### Given entries
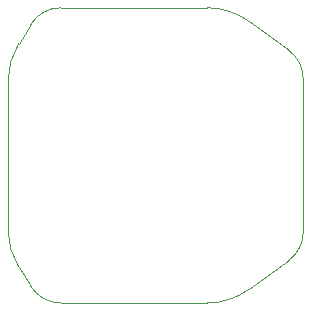
<source format=gm1>
%TF.GenerationSoftware,KiCad,Pcbnew,7.0.9*%
%TF.CreationDate,2024-09-28T05:56:50+08:00*%
%TF.ProjectId,cameraadapt,63616d65-7261-4616-9461-70742e6b6963,rev?*%
%TF.SameCoordinates,Original*%
%TF.FileFunction,Profile,NP*%
%FSLAX46Y46*%
G04 Gerber Fmt 4.6, Leading zero omitted, Abs format (unit mm)*
G04 Created by KiCad (PCBNEW 7.0.9) date 2024-09-28 05:56:50*
%MOMM*%
%LPD*%
G01*
G04 APERTURE LIST*
%TA.AperFunction,Profile*%
%ADD10C,0.100000*%
%TD*%
G04 APERTURE END LIST*
D10*
X-10800000Y-6285714D02*
G75*
G03*
X-9894340Y-9455525I5999993J-2D01*
G01*
X-9894340Y9455525D02*
G75*
G03*
X-10800000Y6285714I5094333J-3169809D01*
G01*
X9576452Y11355801D02*
G75*
G03*
X6052080Y12500000I-3524372J-4855801D01*
G01*
X6052080Y-12500000D02*
G75*
G03*
X9576452Y-11355801I0J6000000D01*
G01*
X14200010Y6470513D02*
G75*
G03*
X12962186Y8898413I-3000010J-13D01*
G01*
X12962180Y-8898405D02*
G75*
G03*
X14200000Y-6470513I-1762180J2427905D01*
G01*
X-8880503Y-11084906D02*
G75*
G03*
X-6333333Y-12500000I2547169J1584906D01*
G01*
X-6333333Y12499999D02*
G75*
G03*
X-8880503Y11084906I-1J-2999999D01*
G01*
X14200000Y6470513D02*
X14200000Y-6470513D01*
X-9894340Y9455525D02*
X-8880503Y11084906D01*
X-10800000Y-6285714D02*
X-10800000Y6285714D01*
X9576452Y-11355801D02*
X12962186Y-8898413D01*
X6052080Y-12500000D02*
X-6333333Y-12500000D01*
X-6333333Y12500000D02*
X6052080Y12500000D01*
X-8880503Y-11084906D02*
X-9894340Y-9455525D01*
X9576452Y11355801D02*
X12962186Y8898413D01*
M02*

</source>
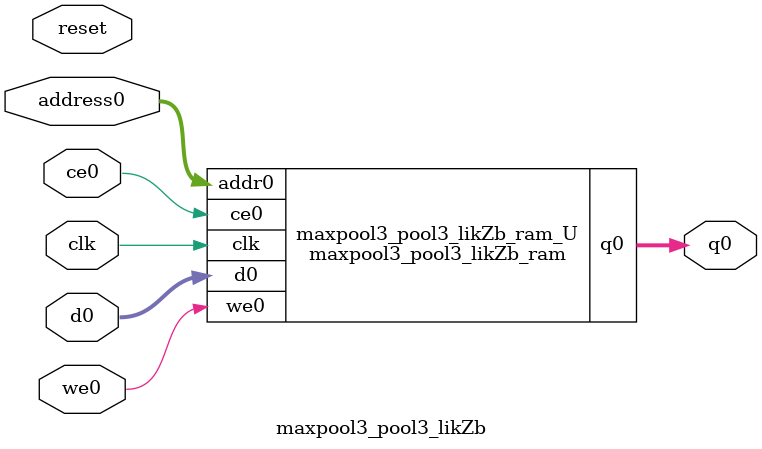
<source format=v>
`timescale 1 ns / 1 ps
module maxpool3_pool3_likZb_ram (addr0, ce0, d0, we0, q0,  clk);

parameter DWIDTH = 5;
parameter AWIDTH = 14;
parameter MEM_SIZE = 10240;

input[AWIDTH-1:0] addr0;
input ce0;
input[DWIDTH-1:0] d0;
input we0;
output reg[DWIDTH-1:0] q0;
input clk;

(* ram_style = "block" *)reg [DWIDTH-1:0] ram[0:MEM_SIZE-1];




always @(posedge clk)  
begin 
    if (ce0) begin
        if (we0) 
            ram[addr0] <= d0; 
        q0 <= ram[addr0];
    end
end


endmodule

`timescale 1 ns / 1 ps
module maxpool3_pool3_likZb(
    reset,
    clk,
    address0,
    ce0,
    we0,
    d0,
    q0);

parameter DataWidth = 32'd5;
parameter AddressRange = 32'd10240;
parameter AddressWidth = 32'd14;
input reset;
input clk;
input[AddressWidth - 1:0] address0;
input ce0;
input we0;
input[DataWidth - 1:0] d0;
output[DataWidth - 1:0] q0;



maxpool3_pool3_likZb_ram maxpool3_pool3_likZb_ram_U(
    .clk( clk ),
    .addr0( address0 ),
    .ce0( ce0 ),
    .we0( we0 ),
    .d0( d0 ),
    .q0( q0 ));

endmodule


</source>
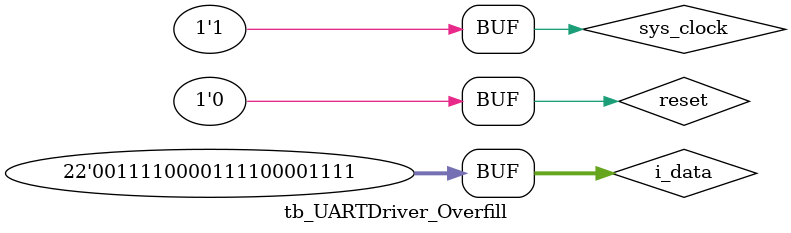
<source format=v>
/*
Test what happens when the FIFO is fully filled and then fully emptied.
*/
`timescale 1us/1ns
module tb_UARTDriver_Overfill();
	
	reg reset;
	reg sys_clock;
	wire UART_TX;
	wire UART_send;
	reg [21:0] i_data;
	
	reg [14:0] counter;
	
	/*module UARTDriver(	input sys_clock,
							input reset,
							input UART_TX,
							input UART_send,
							input new_frame,
							input [21:0] i_data);*/
	UARTDriver OverfillTest(sys_clock, reset, UART_TX, UART_send, new_frame, i_data);
	
	
	initial begin
		reset = 1'b1;
		i_data = 22'h0f0f0f;
		#30;
		reset = 1'b0;
	end
	
	initial counter = 15'd0;
	always @(posedge sys_clock) counter <= reset ? 15'd0 : counter + 15'd1;
	assign UART_send = counter[6];
							
	always begin
		sys_clock = 1'b0;
		#5;
		sys_clock = 1'b1;
		#5;
	end
	
endmodule 
</source>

### Your objective
Search the data above for the word "Profile", then gather each line in which it appears.

### Task output
%TF.FileFunction,Profile,NP*%
%TA.AperFunction,Profile*%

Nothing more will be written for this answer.